Kendra masih ingat dengan jelas bagaimana lima tahun lalu Maureen menangis di hadapannya dan mengatakan jika dia tidak mau dijodohkan dengan Rafka. Seandainya Maureen tahu siapa Rafka sebenarnya, situasi ini akan jauh lebih sulit. Padahal dia baru saja akan mulai mengambil hati Maureen demi Nita.
"Ck, kenapa jadi seperti ini? Bukankah seharusnya Maureen membenci pria itu. Tapi kenapa Maureen bersikap biasa saja bahkan tidak risih mengajak ngobrol Rafka," gumam Kendra. Pria itu menyugar rambutnya ke belakang dan menghembuskan napas kasar.

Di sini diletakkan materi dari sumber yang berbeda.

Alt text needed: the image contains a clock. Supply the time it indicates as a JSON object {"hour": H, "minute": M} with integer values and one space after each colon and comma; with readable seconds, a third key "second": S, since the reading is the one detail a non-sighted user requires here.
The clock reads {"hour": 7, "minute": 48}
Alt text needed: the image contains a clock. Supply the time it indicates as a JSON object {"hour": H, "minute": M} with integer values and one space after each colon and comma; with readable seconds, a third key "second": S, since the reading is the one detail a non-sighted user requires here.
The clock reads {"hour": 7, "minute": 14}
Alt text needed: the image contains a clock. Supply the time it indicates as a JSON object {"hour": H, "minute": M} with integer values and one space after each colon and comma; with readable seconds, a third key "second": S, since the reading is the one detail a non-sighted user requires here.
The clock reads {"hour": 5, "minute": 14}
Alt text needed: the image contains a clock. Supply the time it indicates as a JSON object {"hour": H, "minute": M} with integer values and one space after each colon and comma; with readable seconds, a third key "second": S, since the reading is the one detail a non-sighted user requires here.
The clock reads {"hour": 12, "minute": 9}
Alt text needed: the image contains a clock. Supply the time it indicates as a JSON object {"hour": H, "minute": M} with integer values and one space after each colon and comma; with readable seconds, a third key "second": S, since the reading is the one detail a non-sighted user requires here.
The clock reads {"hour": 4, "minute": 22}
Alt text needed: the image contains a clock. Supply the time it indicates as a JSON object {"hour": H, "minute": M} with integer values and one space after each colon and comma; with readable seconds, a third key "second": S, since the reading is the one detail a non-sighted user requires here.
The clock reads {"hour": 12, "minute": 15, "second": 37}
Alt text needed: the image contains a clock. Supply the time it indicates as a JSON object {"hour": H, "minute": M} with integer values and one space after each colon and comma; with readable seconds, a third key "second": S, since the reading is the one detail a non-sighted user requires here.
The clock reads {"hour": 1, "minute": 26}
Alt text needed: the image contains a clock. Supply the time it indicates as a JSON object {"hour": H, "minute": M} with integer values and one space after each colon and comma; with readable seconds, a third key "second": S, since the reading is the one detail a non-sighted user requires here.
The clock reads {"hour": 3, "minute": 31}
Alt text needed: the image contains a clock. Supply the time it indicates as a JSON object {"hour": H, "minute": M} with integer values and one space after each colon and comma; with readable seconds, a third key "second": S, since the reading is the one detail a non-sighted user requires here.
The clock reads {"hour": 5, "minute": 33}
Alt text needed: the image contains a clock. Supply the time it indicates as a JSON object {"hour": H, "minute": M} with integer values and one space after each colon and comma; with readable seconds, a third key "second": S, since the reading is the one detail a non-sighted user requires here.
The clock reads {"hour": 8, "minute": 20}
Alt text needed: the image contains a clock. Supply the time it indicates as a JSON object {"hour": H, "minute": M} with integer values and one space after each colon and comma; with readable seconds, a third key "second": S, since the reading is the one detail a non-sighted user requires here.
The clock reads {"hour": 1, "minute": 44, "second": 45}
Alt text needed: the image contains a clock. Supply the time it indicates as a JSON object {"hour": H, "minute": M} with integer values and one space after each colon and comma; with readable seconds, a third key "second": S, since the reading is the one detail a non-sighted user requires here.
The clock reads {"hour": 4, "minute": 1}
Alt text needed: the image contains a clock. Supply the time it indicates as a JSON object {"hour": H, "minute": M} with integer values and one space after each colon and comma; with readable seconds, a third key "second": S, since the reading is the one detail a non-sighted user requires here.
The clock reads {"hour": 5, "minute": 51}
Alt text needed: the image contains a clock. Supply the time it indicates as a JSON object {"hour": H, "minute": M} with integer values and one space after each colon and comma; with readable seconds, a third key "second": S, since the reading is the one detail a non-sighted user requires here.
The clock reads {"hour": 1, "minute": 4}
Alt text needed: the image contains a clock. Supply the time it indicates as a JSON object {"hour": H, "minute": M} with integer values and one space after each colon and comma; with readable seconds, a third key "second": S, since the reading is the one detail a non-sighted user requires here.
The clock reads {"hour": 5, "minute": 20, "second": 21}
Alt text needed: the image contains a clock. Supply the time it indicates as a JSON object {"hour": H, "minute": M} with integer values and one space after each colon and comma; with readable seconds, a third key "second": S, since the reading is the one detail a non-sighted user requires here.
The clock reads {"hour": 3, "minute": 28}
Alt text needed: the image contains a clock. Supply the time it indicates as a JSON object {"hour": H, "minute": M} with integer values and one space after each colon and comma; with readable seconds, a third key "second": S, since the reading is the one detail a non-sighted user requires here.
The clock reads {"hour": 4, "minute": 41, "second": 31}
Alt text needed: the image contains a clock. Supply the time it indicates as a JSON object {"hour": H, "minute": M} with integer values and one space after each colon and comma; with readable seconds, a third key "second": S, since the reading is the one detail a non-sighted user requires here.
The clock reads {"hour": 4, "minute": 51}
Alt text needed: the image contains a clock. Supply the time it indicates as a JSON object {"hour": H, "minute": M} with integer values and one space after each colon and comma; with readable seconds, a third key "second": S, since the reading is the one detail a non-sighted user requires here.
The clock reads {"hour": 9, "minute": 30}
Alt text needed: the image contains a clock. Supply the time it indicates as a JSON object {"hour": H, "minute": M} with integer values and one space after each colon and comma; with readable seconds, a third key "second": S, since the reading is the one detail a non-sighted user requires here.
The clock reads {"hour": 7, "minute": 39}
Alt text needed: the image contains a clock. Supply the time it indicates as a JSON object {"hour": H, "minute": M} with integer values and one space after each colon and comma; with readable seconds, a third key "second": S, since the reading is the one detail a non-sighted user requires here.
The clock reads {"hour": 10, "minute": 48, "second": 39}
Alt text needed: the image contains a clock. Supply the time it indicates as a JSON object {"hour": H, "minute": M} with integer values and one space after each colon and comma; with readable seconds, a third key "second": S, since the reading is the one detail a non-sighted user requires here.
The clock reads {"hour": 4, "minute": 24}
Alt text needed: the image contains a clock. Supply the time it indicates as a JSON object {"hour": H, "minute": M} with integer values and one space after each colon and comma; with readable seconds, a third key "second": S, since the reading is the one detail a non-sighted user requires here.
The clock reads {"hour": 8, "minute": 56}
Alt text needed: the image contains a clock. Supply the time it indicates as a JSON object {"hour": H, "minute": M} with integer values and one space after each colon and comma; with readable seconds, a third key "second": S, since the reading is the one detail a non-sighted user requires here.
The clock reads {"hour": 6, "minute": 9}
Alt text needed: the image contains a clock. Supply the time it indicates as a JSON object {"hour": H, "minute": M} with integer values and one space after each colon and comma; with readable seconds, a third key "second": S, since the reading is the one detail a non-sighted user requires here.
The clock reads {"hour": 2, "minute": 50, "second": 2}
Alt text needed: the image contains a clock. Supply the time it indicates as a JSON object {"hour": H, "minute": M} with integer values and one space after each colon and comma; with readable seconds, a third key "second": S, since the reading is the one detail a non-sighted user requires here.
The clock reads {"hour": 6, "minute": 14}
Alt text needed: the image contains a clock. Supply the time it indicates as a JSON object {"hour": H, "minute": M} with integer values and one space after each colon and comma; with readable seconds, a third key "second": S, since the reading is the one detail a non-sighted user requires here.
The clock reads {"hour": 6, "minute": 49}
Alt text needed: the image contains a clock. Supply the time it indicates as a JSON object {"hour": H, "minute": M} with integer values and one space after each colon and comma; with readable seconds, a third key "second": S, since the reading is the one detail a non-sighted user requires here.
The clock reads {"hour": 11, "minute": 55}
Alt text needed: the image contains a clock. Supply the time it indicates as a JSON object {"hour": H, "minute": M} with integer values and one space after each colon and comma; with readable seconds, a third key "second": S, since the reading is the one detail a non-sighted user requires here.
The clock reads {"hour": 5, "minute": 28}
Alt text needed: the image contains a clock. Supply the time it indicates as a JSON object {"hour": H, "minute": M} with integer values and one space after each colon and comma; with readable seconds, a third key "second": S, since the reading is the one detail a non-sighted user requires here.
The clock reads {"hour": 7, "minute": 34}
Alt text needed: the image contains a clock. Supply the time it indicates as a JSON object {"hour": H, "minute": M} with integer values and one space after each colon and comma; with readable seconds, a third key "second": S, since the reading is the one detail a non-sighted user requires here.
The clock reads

Rafka bukan hanya pria biasa, dia adalah Presiden Direktur dari perusahaan terkenal RF Grup yang memiliki pengaruh besar di aisa tenggara. Jika Maureen tahu hal itu, dia mungkin akan semakin menjauhkan diri dari Kendra. Dan itu bukan hal terakhir yang Kendra inginkan. Dia tidak suka melihat Maureen berinteraksi dengan Rafka, pria yang memiliki pengaruh besar itu.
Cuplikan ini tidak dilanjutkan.